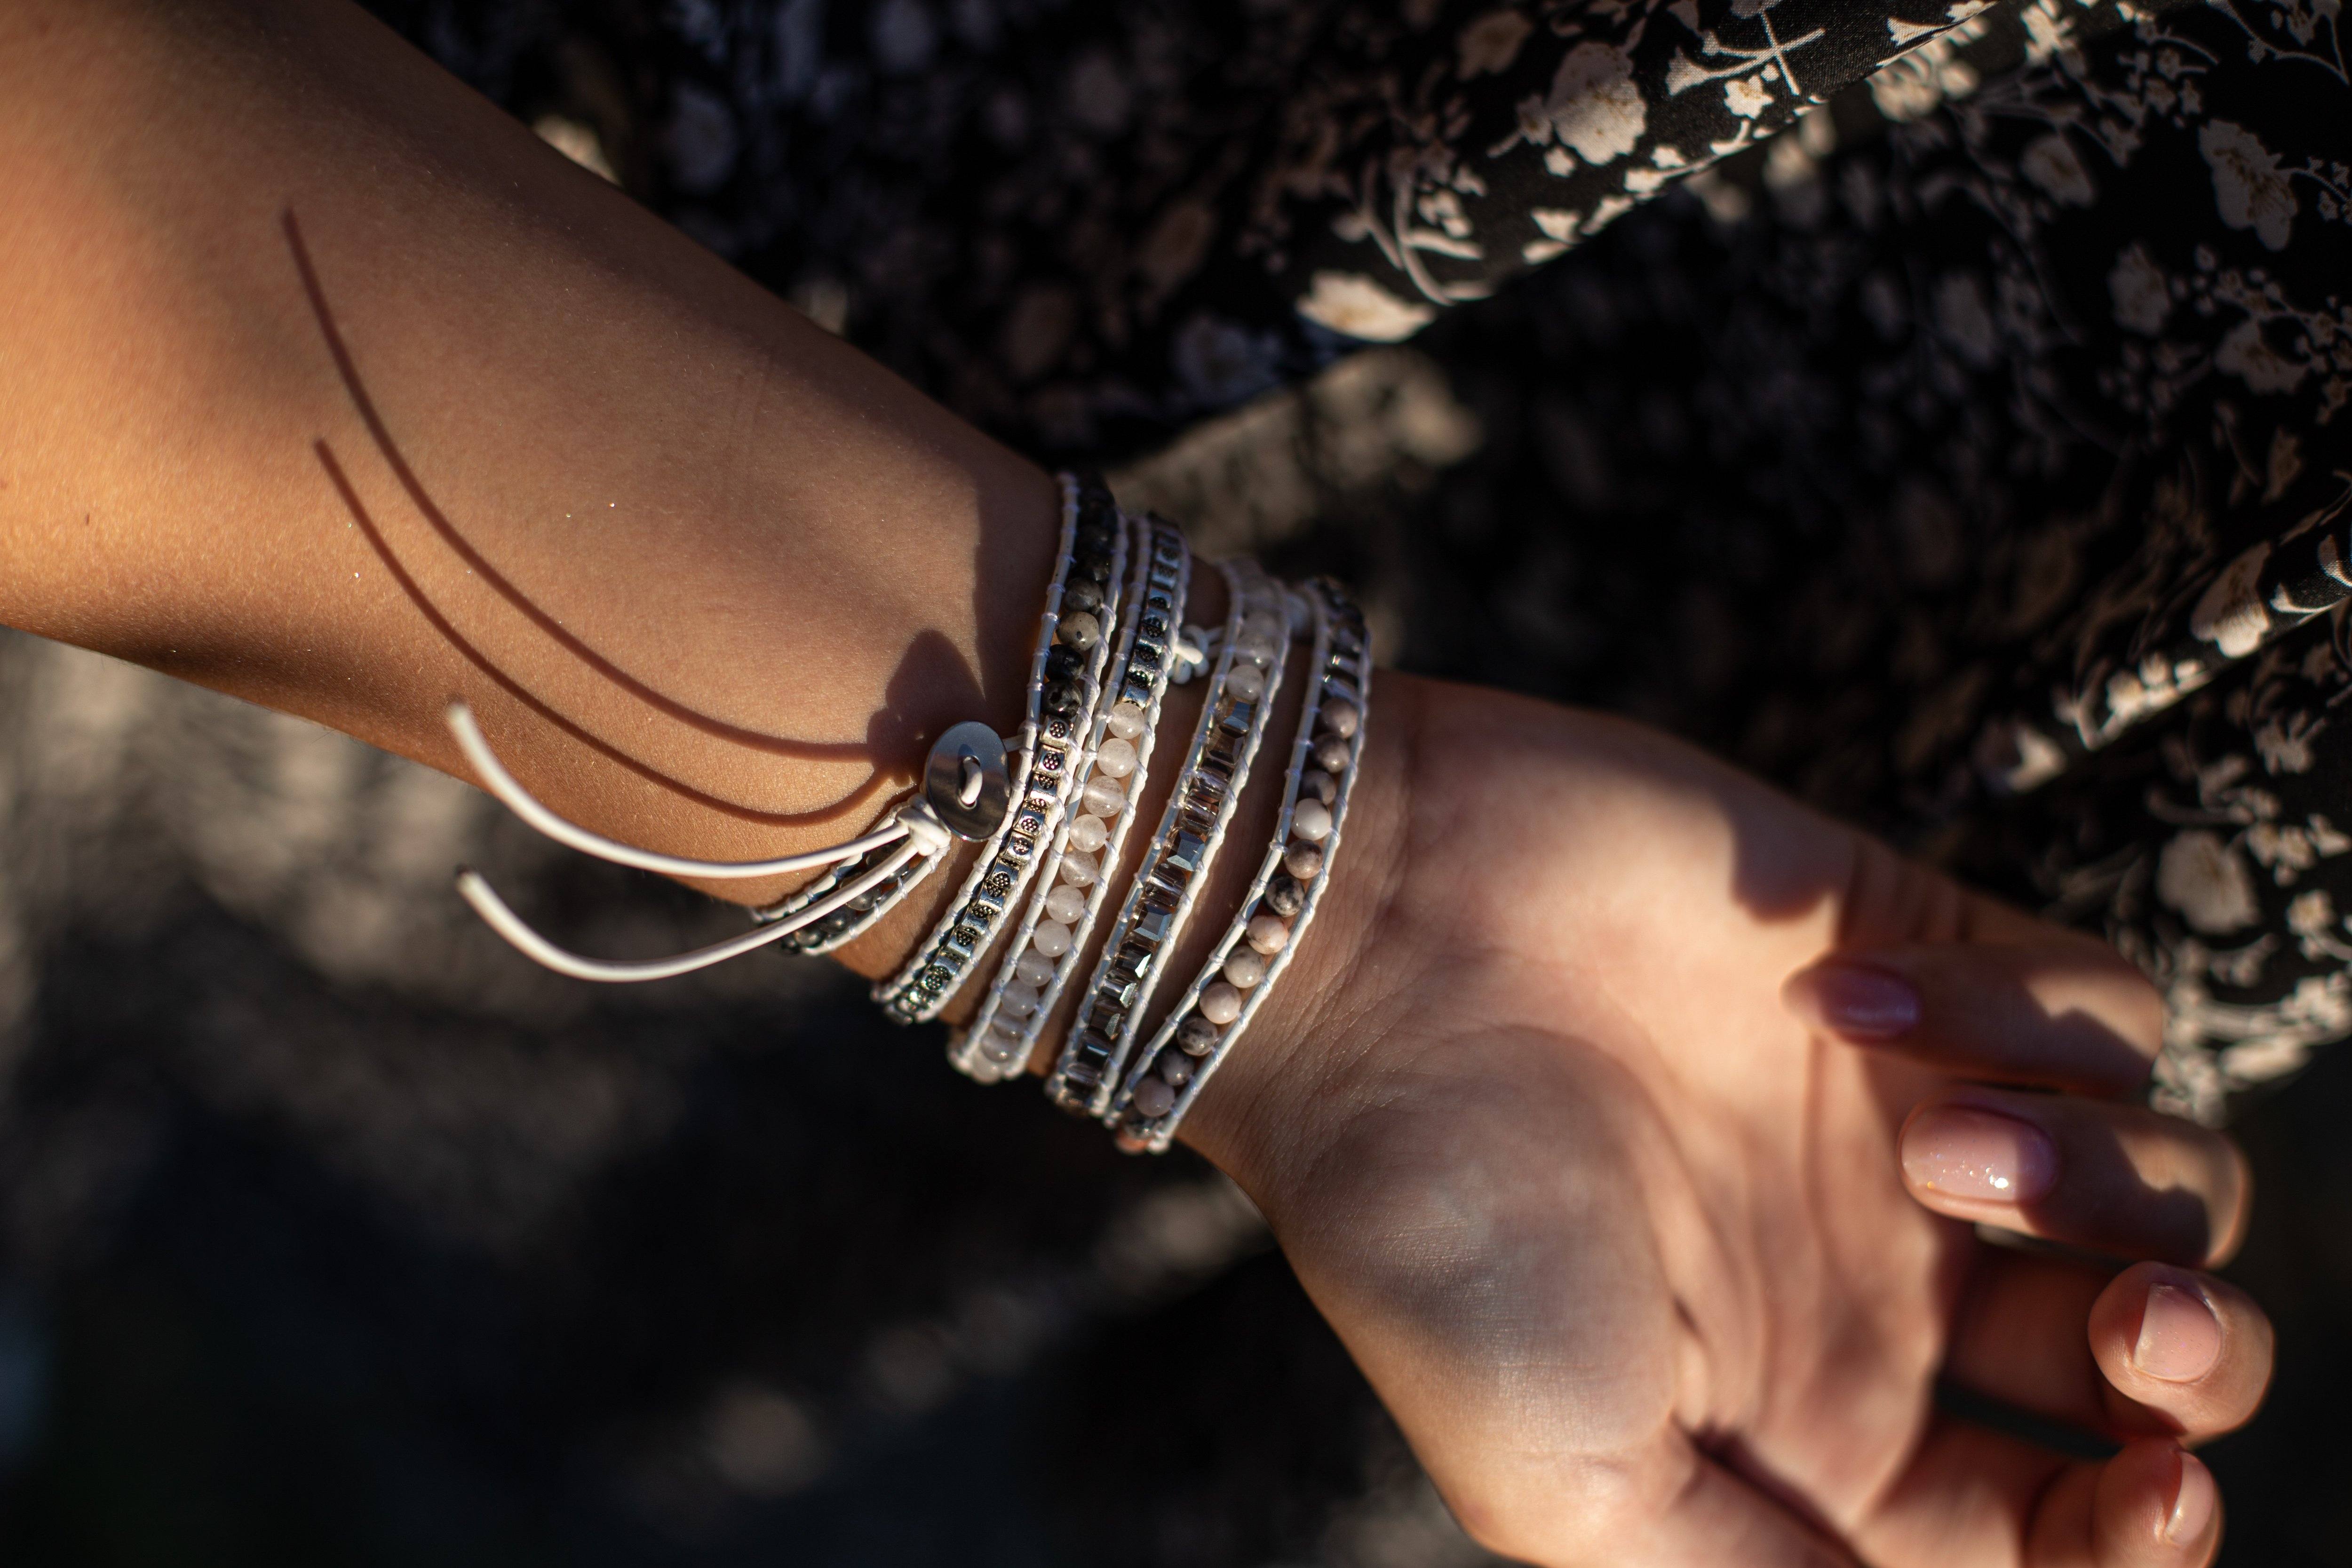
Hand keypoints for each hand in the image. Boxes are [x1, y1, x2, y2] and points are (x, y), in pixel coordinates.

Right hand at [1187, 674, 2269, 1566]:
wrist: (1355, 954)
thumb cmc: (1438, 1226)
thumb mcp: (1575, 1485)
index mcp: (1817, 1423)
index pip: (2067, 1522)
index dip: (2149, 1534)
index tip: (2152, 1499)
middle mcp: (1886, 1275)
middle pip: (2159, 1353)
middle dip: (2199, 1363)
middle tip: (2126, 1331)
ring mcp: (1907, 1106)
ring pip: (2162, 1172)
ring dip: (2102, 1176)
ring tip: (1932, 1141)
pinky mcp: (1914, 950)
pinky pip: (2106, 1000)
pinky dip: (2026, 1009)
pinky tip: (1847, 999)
• • • • •
**Aim of the task**.
Your answer must restate the entries word for word and contain no pictures.

**Response to this task**.
Hand keypoints for each hand in the image. Boxes are [x1, y1, x2, y2] and points are (x, y), in pixel coordinates.

Right hand at [1187, 674, 2269, 1566]:
wrist: (1355, 954)
thumb cmc: (1438, 1226)
thumb mcp: (1575, 1485)
index mcp: (1817, 1423)
index pip: (2067, 1522)
index dip: (2149, 1534)
index tip: (2152, 1499)
middle mcp: (1886, 1275)
middle pip: (2159, 1353)
middle dip: (2199, 1363)
middle tip: (2126, 1331)
ring mcp: (1907, 1106)
ring pip: (2162, 1172)
ring dip: (2102, 1176)
ring tip: (1932, 1141)
pinky mcp: (1914, 950)
pinky pip: (2106, 1000)
pinky dip: (2026, 1009)
pinky tip: (1847, 999)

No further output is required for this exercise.